- Directed by: Mark Dacascos
- Screenplay by: Craig Hamann
- Produced by: Mark Dacascos Andrzej Bartkowiak Alexander Nevsky Alexander Izotov Christopher R. Santiago (Associate producer)
- Starring: Alexander Nevsky; Casper Van Dien; Cary-Hiroyuki Tagawa; Tia Carrere;
- Cinematography: Rudy Harbon
- Edited by: Stephen Adrianson
- Music by: Sean Murray
- Production company: Hollywood Storm
- Distributed by: CineTel Films
- Release dates: February 18, 2016 (Russia); January 19, 2018 (U.S.);
- Running time: 90 minutes
- Countries: Philippines United States
- Languages: English Filipino
- Box office: $583,194 (Russia)

= Showdown in Manila =

Showdown in Manila is a 2016 Russian-American action film directed by Mark Dacascos. The film was released on February 18, 2016, in Russian (with English scenes captioned) and on January 19, 2018, in English (with Russian scenes dubbed) worldwide.

== Plot ==

Nickolay "Nick" Peyton, a police officer of Russian origin, lives in Manila. During a sting operation Nick is badly wounded and retires from police. Today he works as a private detective with his partner Charlie.

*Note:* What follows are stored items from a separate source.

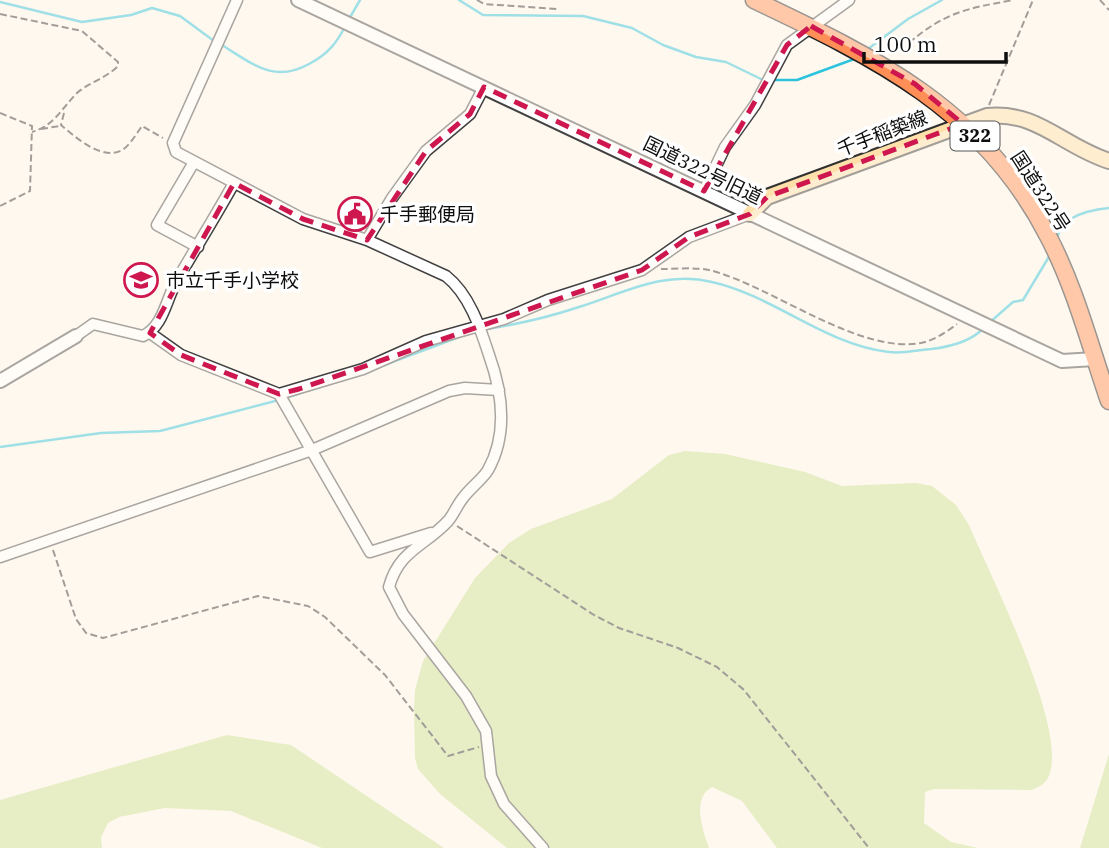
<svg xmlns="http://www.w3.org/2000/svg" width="1109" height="848" font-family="'IBM Plex Serif','Noto Sans JP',serif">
	<rect width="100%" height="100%" fill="#fff8ef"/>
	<!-- forest -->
	<path fill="#cae191" d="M685 451 725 454 805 472 842 486 916 483 932 486 956 505 969 525C991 577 1065 722 1050 773 1047 783 1040 787 1031 790L934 789 925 792 924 823 951 842 978 848H777L742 801 712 787C691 798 703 831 709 848H507L440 794 418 769 415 758 414 709 415 690 423 661 475 578 509 543 531 529 612 499 669 455Z
		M227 735 291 745 444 848H322L231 811 165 808 119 817 108 823 101 837 102 848H0V800Z
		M1109 754V848H1080Z"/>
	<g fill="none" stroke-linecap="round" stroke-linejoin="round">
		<!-- stream -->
		<path stroke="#2cc4dc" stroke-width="2.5" d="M459 0 483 15 583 16 632 28 663 45 696 57 726 62 763 80
			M0 2 82 22 131 15 152 8 180 16 214 41
			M349 19 360 0
			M220 44C252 63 273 84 309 64 328 54 336 44 346 25
			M868 49 908 19 942 0
			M774 80H797L857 58
			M1057 239C1061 216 1089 210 1109 208
			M989 323 1013 302 1023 300 1050 255
			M487 329C519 324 549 317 579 307 624 293 664 270 712 282 774 296 826 345 889 352 902 354 918 350 931 349 949 347 971 341 984 328
			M371 370 467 334
			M285 398 335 382
			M0 447 101 433 160 431 279 400"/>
		<!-- minor casing -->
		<g stroke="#414141" stroke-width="13">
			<path id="minor" d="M237 0 173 143 176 152 303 219 367 240 446 276C469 294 480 327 489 355 502 391 508 434 488 470 482 480 470 488 463 498 457 505 454 514 448 521 425 546 399 550 389 587L403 614 466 696 486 731 491 776 504 804 543 848
				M194 162 157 225 198 247
				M704 191 725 147 755 105 787 45 849 0
				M367 240 392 198 426 151 470 114 484 87
				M150 333 181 355 279 394 370 552 431 533
				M76 336 93 324 143 336C163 327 166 300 176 282 195 249 215 217 234 183
				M279 394 363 369 426 341 504 319 548 300 642 270 689 237 750 214
				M0 557 312 450 449 391 465 388 499 390"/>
		</g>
		<!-- tertiary casing -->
		<g stroke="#414141" stroke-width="16">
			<path id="tertiary" d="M298 0 1062 361 1095 359
				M0 381 76 336"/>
		</g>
		<!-- secondary casing -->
		<g stroke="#303030" stroke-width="18">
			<path id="secondary" d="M750 214 767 197 987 116C1038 111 1062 146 1109 161"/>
		</g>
		<!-- trunk casing -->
		<g stroke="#1f1f1f" stroke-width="19">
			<path id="trunk" d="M754 0C876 58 983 109 1048 236 1075 287 1090 346 1109 401"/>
		</g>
		<!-- path -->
		<path stroke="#303030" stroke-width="2" stroke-dasharray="7 3.5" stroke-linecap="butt" d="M477 0 484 4 557 9
			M1100 0 1109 10
			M0 14 82 31 118 62V66C105 79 88 83 77 93 62 108 54 126 32 132
			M909 43C945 12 968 8 1014 0
			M989 105 1033 0
			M0 113 32 126 30 191 0 206
			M64 113 61 125C75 137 105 164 125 148 131 143 137 133 142 126L163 138
			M41 129 60 126
			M661 269C676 269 694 267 709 270 771 285 863 358 925 342 936 339 948 331 957 324
			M457 526 594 615 619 628 678 648 717 667 744 690 869 848
			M53 550 76 619 86 633 103 638 258 596 308 606 325 617 385 675 448 756 479 747"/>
		<!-- minor -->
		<use href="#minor" stroke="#fff" stroke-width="10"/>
		<!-- tertiary -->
		<use href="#tertiary" stroke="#fff" stroke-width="12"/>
		<!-- secondary -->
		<use href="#secondary" stroke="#ffdfaa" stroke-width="14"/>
		<!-- trunk -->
		<use href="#trunk" stroke="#ff8f56" stroke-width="16"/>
	</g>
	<!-- marked area -->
	<path d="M0 0H1109V848H0ZM811 26 915 84 963 124 767 197 750 214 689 237 642 270 299 389 279 394 181 355 150 333 234 183 303 219 367 240 426 151 470 114 484 87 704 191 787 45Z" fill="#fff8ef" fill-opacity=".55" fill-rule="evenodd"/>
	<path fill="none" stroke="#ce164f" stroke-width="5" stroke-dasharray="14 9" stroke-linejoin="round" d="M811 26 915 84 963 124 767 197 750 214 689 237 642 270 299 389 279 394 181 355 150 333 234 183 303 219 367 240 426 151 470 114 484 87 704 191 787 45Z"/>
	<!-- icons -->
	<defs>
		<g id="civic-ring" transform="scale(1.75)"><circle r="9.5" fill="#fff" stroke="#ce164f" stroke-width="1.5"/><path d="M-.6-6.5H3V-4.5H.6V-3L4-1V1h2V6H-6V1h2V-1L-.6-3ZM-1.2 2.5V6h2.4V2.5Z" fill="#ce164f"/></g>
		<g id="school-ring" transform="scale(1.75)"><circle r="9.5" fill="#fff" stroke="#ce164f" stroke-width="1.5"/><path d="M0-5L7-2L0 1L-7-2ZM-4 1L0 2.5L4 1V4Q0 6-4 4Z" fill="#ce164f"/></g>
	</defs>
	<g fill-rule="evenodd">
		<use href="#civic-ring" x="355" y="214"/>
		<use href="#school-ring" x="141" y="280"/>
	</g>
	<g text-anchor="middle" stroke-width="7" stroke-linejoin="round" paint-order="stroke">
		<!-- shield labels -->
		<rect fill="#fff" stroke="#565656" stroke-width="2" x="950.5" y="121.5" width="49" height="29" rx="5"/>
		<g font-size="18" font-weight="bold" fill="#0e0e0e">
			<text x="975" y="142">322</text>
		</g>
		<!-- street labels -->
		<g font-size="19" fill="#0e0e0e" stroke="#fff">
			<text transform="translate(882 133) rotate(-21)" y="7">千手稲築線</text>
			<text transform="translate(703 170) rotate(26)" y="7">国道322号旧道</text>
			<text transform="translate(1041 191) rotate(57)" y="7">国道322号</text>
		</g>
		<!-- poi labels -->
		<g font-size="19" fill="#0e0e0e" stroke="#fff" text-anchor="start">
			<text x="380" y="221">千手郵便局</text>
			<text x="166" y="287">市立千手小学校</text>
		</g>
	</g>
	<!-- scale -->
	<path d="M864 52v10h142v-10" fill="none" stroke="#0e0e0e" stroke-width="3.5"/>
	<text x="874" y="52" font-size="21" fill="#0e0e0e" stroke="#ffffff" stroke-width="5" paint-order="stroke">100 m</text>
</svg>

One day, Mrs. Wells comes to hire them to investigate the strange murder of her husband. The search for the murderers leads Nick and Charlie to a base of criminals in the jungle. The gangsters' leader Aldric Cole was wounded by Nick in a past police operation. Nick and Charlie gather a group of former elite soldiers to destroy the base.

== Cast ==
- Alexander Nevsky as Moscow Police Force SWAT Sergeant Nickolay "Nick" Peyton
- Casper Van Dien as LAPD S.W.A.T. Officer Iv Charlie Benz
- Cary-Hiroyuki Tagawa as Aldric Cole
- Tia Carrere as Mrs. Wells
- Mark Dacascos as Matthew Wells (cameo appearance)
- Matthias Hues as Dorn
- Hafedh Dakhlaoui as "Ghost"
- Don "The Dragon" Wilson as Delta Force Master Sergeant Michael Dillon
- Cynthia Rothrock as Delta Force Lieutenant Haines
- Olivier Gruner as Delta Force Sergeant First Class Ford
- Dmitri Dyuzhev as Delta Force Sergeant Victor Selensky
- Robert Madrid as Carlos
- Iza Calzado as Sabio
- Maria Bravikova as Sofia
- Jake Macapagal as Kalalo
- Hazel Faith Dela Cruz as Kiki
- Moises Magisa as Mr. Camato
- Mon Confiado as Datu
- Patrick Carlos as MPD S.W.A.T. Officer Reyes
- Don Gordon Bell as Minter
- Polina Butorina as Larissa
- Trixie Dauz as Miss Divina
- Natalie Gubina as Alyson
- Michael Dyakonov as Anton
- Rich Valencia as Dorn's Girl / Dancer
- Krista Miller as Vivian (uncredited)

== Production ==
The film was shot in Manila (Philippines).